# Work order
What filing deadline does the article on UK corporation tax give in its learning outcomes?

Learning Outcomes
This article explains corporation tax payment and collection in the UK, including:
- how corporation tax applies to UK-resident companies and permanent establishments, and how accounting periods are determined;
- the computation of taxable profits from statutory accounts, distinguishing income profits, chargeable gains, and allowable reliefs such as capital allowances;
- the application of corporation tax rates, including the main rate, small profits rate, marginal relief, and associated company adjustments;
- the self-assessment process, from calculating the liability to submitting form CT600 with iXBRL-tagged accounts and computations;
- statutory deadlines for payment and filing, including the standard nine-month-plus-one-day payment deadline and the 12‑month filing deadline;
- when quarterly instalment payments apply to large and very large companies, and how instalment dates are scheduled;
- the consequences of late payment and late filing, including interest, fixed penalties, tax-related penalties, and repeated failure escalations;
- HMRC’s powers to enquire into returns, raise discovery assessments, and operate group payment arrangements for corporate groups;
- the role of anti-avoidance provisions, particularly the General Anti-Abuse Rule (GAAR), and the distinction between avoidance and evasion.
SQE1 Syllabus
For SQE1, you are required to understand the practical aspects of corporation tax as it applies to companies in England and Wales, with a focus on the following syllabus points:
- The calculation of corporation tax, including income profits, chargeable gains, and allowable reliefs.
- The process and deadlines for payment and filing of corporation tax returns.
- The consequences of late payment or late filing.
- The operation of anti-avoidance rules, including the General Anti-Abuse Rule (GAAR).
- The distinction between tax avoidance and tax evasion, and the legal implications for companies.
- Current corporation tax rates (main rate, small profits rate) and marginal relief bands, including associated company adjustments.
- When quarterly instalment payments apply to large and very large companies.
Test Your Knowledge
Attempt these questions before reading this article. If you find some difficult or cannot remember the answers, remember to look more closely at that area during your revision.
- What is the standard deadline for a company to pay its corporation tax after the end of its accounting period?
- Which company form is subject to corporation tax in the UK: a partnership, a sole trader, or a limited company?
- What is the General Anti-Abuse Rule (GAAR) and how does it affect corporation tax planning?
- What are the consequences for a company that files its corporation tax return late?
- How are capital gains treated for corporation tax purposes?

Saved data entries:
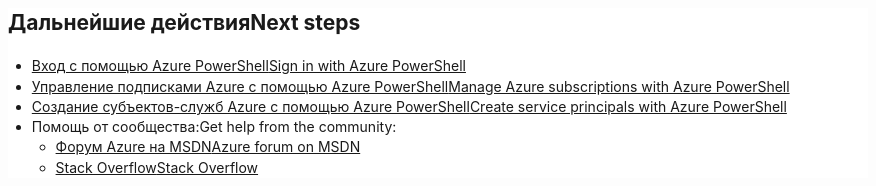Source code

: ## <a name="next-steps"></a><span data-ttu-id="cb525-161">Дальнейшие действия</span><span class="sxs-lookup"><span data-stu-id="cb525-161">Next steps</span></span>

* [<span data-ttu-id="cb525-162">Вход с помощью Azure PowerShell</span><span class="sxs-lookup"><span data-stu-id="cb525-162">Sign in with Azure PowerShell</span></span>](authenticate-azureps.md)
* [<span data-ttu-id="cb525-163">Управление подписками Azure с помощью Azure PowerShell</span><span class="sxs-lookup"><span data-stu-id="cb525-163">Manage Azure subscriptions with Azure PowerShell</span></span>](manage-subscriptions-azureps.md)
* [<span data-ttu-id="cb525-164">Создание субъектов-служб Azure с помощью Azure PowerShell</span><span class="sxs-lookup"><span data-stu-id="cb525-164">Create service principals with Azure PowerShell</span></span>](create-azure-service-principal-azureps.md)
* <span data-ttu-id="cb525-165">Помощь от сообщества:</span><span class="sxs-lookup"><span data-stu-id="cb525-165">Get help from the community:</span></span>
  * [<span data-ttu-id="cb525-166">Форум Azure на MSDN</span><span class="sxs-lookup"><span data-stu-id="cb525-166">Azure forum on MSDN</span></span>](https://go.microsoft.com/fwlink/p/?LinkId=320212)
  * [<span data-ttu-id="cb525-167">Stack Overflow</span><span class="sxs-lookup"><span data-stu-id="cb525-167">Stack Overflow</span></span>](https://go.microsoft.com/fwlink/?LinkId=320213)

# Answer to this problem
A 12-month filing deadline.